Additionally, here are some of our top tips for what else you can do to put your sustainable cultural tourism business on the map:

  • Develop entrepreneurial skills & attitude:  To be a successful entrepreneur, you need to be willing to take calculated risks. Resilience is also key  when facing its business development challenges. Critical thinking represents a high-valuable asset for decision-making to improve business performance when managing scarce resources. 
  • Access European Funding: It takes time and it may be painful but it's worth putting in the effort to  access European funding. EU programmes such as Interreg Europe, POCTEP, POCTEFA, NEW, SUDOE, COSME and Creative Europe, to name but a few, represent new  ways to diversify sources of income for business development in the short, medium, and long-term . In turn, diversifying sources of funding can also help reduce exposure to risk in a constantly changing industry. Additionally, the challenge of securing and managing EU funds is sure to develop your administrative, technical, and social skills, contributing to your professional development.  
  • Learn and live your own cultural and sustainable surroundings: Take the time to connect  with the traditions, culture, heritage, and local values that surround you and your business. Knowing your cultural and natural surroundings can allow you to develop new authentic tourism offerings, such as alternative cultural routes that can provide enriching experience for cultural & sustainable tourists. Biking and rafting routes that promote local heritage and traditions are a great example of a creative and alternative way to promote tourism in your area while demonstrating what makes this destination so special.
  • Distinguish yourself: When you are positioning a business in the market, it’s important that you develop a product that is authentic, and to offer an original experience that will appeal to your target audience. s. For example, mixing cultural and rural tourism is a winning combination: a combined wine tasting & cinema event at a local sustainable vineyard  be a great way to attract tourists to a farming site that might otherwise go overlooked/ 
  • Location: A strategic location is key to the success of any business. Therefore, before establishing yourself, always think about the best place to establish your business that will positively contribute to the . cultural tourism experience or product you are offering. 
  • Digital strategies & storytelling campaigns: Online and offline channels of communication have become increasingly important to reach new audiences. The number of interactions with other producers, intermediaries, and customers has never been higher. New forms of digital campaign strategies with creative storytelling practices can allow you to reach promising new target audiences, such as digital nomads who are rapidly populating the world and breaking down the barriers between work and tourism.. 

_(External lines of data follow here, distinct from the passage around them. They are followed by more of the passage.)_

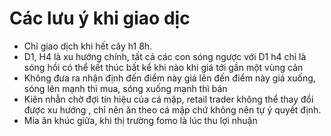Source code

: # Các lưu ý khi giao dịc
- Chỉ giao dịch khi hết cây h1 8h.
- D1, H4 là xu hướng chính, tất cả các con sóng ngược với D1 h4 chỉ là sóng hồi có thể kết thúc bất kể khi nào khi giá tới gần một vùng cản
- Không đưa ra nhận định đến điểm này giá lên đến điểm này giá xuống, sóng lên mạnh thì mua, sóng xuống mạnh thì bán
- Kiên nhẫn chờ đợi tín hiệu của cá mập, retail trader không thể thay đổi được xu hướng , chỉ nên ăn theo cá mập chứ không nên tự ý quyết định.
- Mía ăn khúc giữa, khi thị trường fomo là lúc thu lợi nhuận
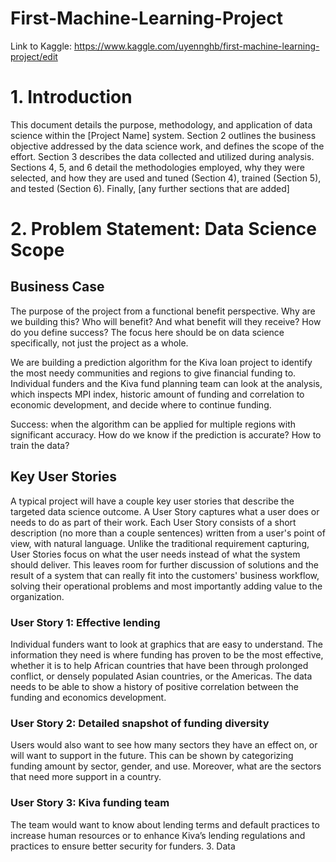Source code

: # First-Machine-Learning-Project

Link to Kaggle: https://www.kaggle.com/uyennghb/first-machine-learning-project/edit

# 1. Introduction
This document details the purpose, methodology, and application of data science within the [Project Name] system. Section 2 outlines the business objective addressed by the data science work, and defines the scope of the effort. Section 3 describes the data collected and utilized during analysis. Sections 4, 5, and 6 detail the methodologies employed, why they were selected, and how they are used and tuned (Section 4), trained (Section 5), and tested (Section 6). Finally, [any further sections that are added]

# 2. Problem Statement: Data Science Scope
## Business Case
The purpose of the project from a functional benefit perspective. Why are we building this? Who will benefit? And what benefit will they receive? How do you define success? The focus here should be on data science specifically, not just the project as a whole.

We are building a prediction algorithm for the Kiva loan project to identify the most needy communities and regions to give financial funding to. Individual funders and the Kiva fund planning team can look at the analysis, which inspects MPI index, historic amount of funding and correlation to economic development, and decide where to continue funding.

Success: when the algorithm can be applied for multiple regions with significant accuracy.
How do we know if the prediction is accurate? How to train the data?

## Key User Stories
A typical project will have a couple key user stories that describe the targeted data science outcome. A User Story captures what a user does or needs to do as part of their work. Each User Story consists of a short description (no more than a couple sentences) written from a user's point of view, with natural language. Unlike the traditional requirement capturing, User Stories focus on what the user needs instead of what the system should deliver. This leaves room for further discussion of solutions and the result of a system that can really fit into the customers' business workflow, solving their operational problems and most importantly adding value to the organization.

### User Story 1: Effective lending
Individual funders want to look at graphics that are easy to understand. The information they need is where funding has proven to be the most effective, whether it is to help African countries that have been through prolonged conflict, or densely populated Asian countries, or the Americas. The data needs to be able to show a history of positive correlation between the funding and economics development. 


### User Story 2: Detailed snapshot of funding diversity
Users would also want to see how many sectors they have an effect on, or will want to support in the future. This can be shown by categorizing funding amount by sector, gender, and use. Moreover, what are the sectors that need more support in a country.

### User Story 3: Kiva funding team
The team would want to know about lending terms and default practices to increase human resources or to enhance Kiva’s lending regulations and practices to ensure better security for funders. 
3. Data
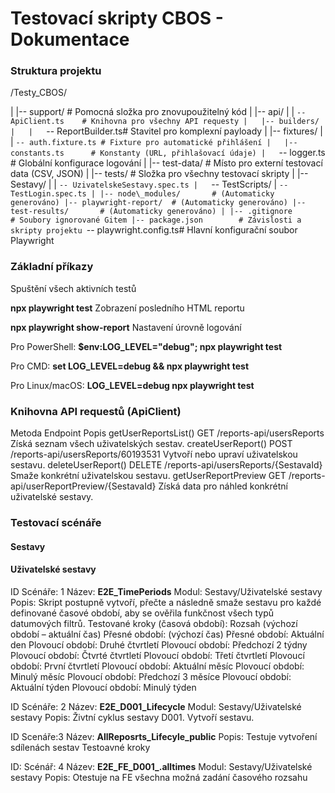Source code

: # Testovací skripty CBOS - Dokumentace

### Struktura projektu

/Testy\_CBOS/

|
|-- support/            # Pomocná složka pro znovupoužitelný kód
|   |-- api/
|   |   `-- ApiClient.ts    # Knihovna pro všechny API requesty
|   |-- builders/
|   |   `-- ReportBuilder.ts# Stavitel pro komplexní payloady
|   |-- fixtures/
|   |   `-- auth.fixture.ts # Fixture pro automatické přihlášení
|   |-- constants.ts      # Konstanty (URL, přihlašovací údaje)
|   `-- logger.ts         # Globální konfigurace logování
|
|-- test-data/          # Místo pro externí testovací data (CSV, JSON)
|
|-- tests/              # Složka pro všechny testovací skripty
|   |-- Sestavy/
|   |   `-- UzivatelskeSestavy.spec.ts
|   `-- TestScripts/
|       `-- TestLogin.spec.ts
|
|-- node\_modules/       # (Automaticky generováno)
|-- playwright-report/  # (Automaticky generováno)
|-- test-results/       # (Automaticky generováno)
|
|-- .gitignore          # Soubory ignorované Gitem
|-- package.json        # Závislosti a skripty projektu
`-- playwright.config.ts# Hlavní konfigurační soubor Playwright

### Základní příkazy
Spuštění všech aktivních testů

**npx playwright test**
Zobrazení posledního HTML reportu

**npx playwright show-report**
Nastavení úrovně logování

Pro PowerShell:
**$env:LOG\_LEVEL="debug"; npx playwright test**

Pro CMD:
**set LOG\_LEVEL=debug \&\& npx playwright test**

Pro Linux/macOS:
**LOG\_LEVEL=debug npx playwright test**
### Knihovna API requestů (ApiClient)

Metoda
Endpoint
Popis
getUserReportsList() GET /reports-api/usersReports Získá seznam všech uživatelských sestav.
createUserReport() POST /reports-api/usersReports/60193531 Vytvoří nebo upraví uživatelskou sestavu.
deleteUserReport() DELETE /reports-api/usersReports/{SestavaId} Smaže konkrétní uživatelskou sestavu.
getUserReportPreview GET /reports-api/userReportPreview/{SestavaId}  Získá data pro náhled konkrétní uživatelské sestavy.

### Testovací scénáře
#### Sestavy
#### Uživatelské sestavy


ID Scénáře: 1
Název: **E2E_TimePeriods**
Modul: Sestavy/Uživatelské sestavy 
Popis: Skript postupně vytvoří, přečte a následně smaže sestavu pro každé definované časové období, aby se ověřila funkčnost všech typů datumových filtrů.
Testované kroky (časová období):
Rozsah (výchozí období – aktuální čas)
Přesné období: (výchozí čas)
Přesné období: Aktuální den
Plovoucí období: Druhé čtvrtletí
Plovoucí období: Předchozí 2 týdny
Plovoucí období: Čtvrté čtvrtletí
Plovoucí období: Třetí čtvrtletí
Plovoucí období: První čtvrtletí
Plovoucí období: Aktuální měsíc
Plovoucí období: Minulý měsíc
Plovoucí období: Předchozí 3 měsíce
Plovoucí období: Aktuální týden
Plovoucí období: Minulý týden

ID Scénáře: 2
Název: **E2E_D001_Lifecycle**
Modul: Sestavy/Uživatelské sestavy
Popis: Živtní cyklus sestavy D001. Vytvoří sestavu.

ID Scenáře:3
Název: **AllReposrts_Lifecyle_public**
Popis: Testuje vytvoření sdílenách sestav
Testoavné kroky

ID: Scénář: 4
Název: **E2E_FE_D001_.alltimes**
Modul: Sestavy/Uživatelské sestavy
Popis: Otestuje na FE všechna možná zadání časového rozsahu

  • Knowledge & training courses:  Constantly improving your soft skills is a necessity to become a successful entrepreneur. A positive attitude towards learning in a collaborative environment is an invaluable asset. Social platforms can offer a wide range of courses to help develop your entrepreneurial skills or introduce you to new developments in the tourism sector, such as the ecotourism trend or cutting edge technologies that can give your tourism SME a competitive edge.  Knowledge, constant improvement, and collaborative learning practices are keys for success.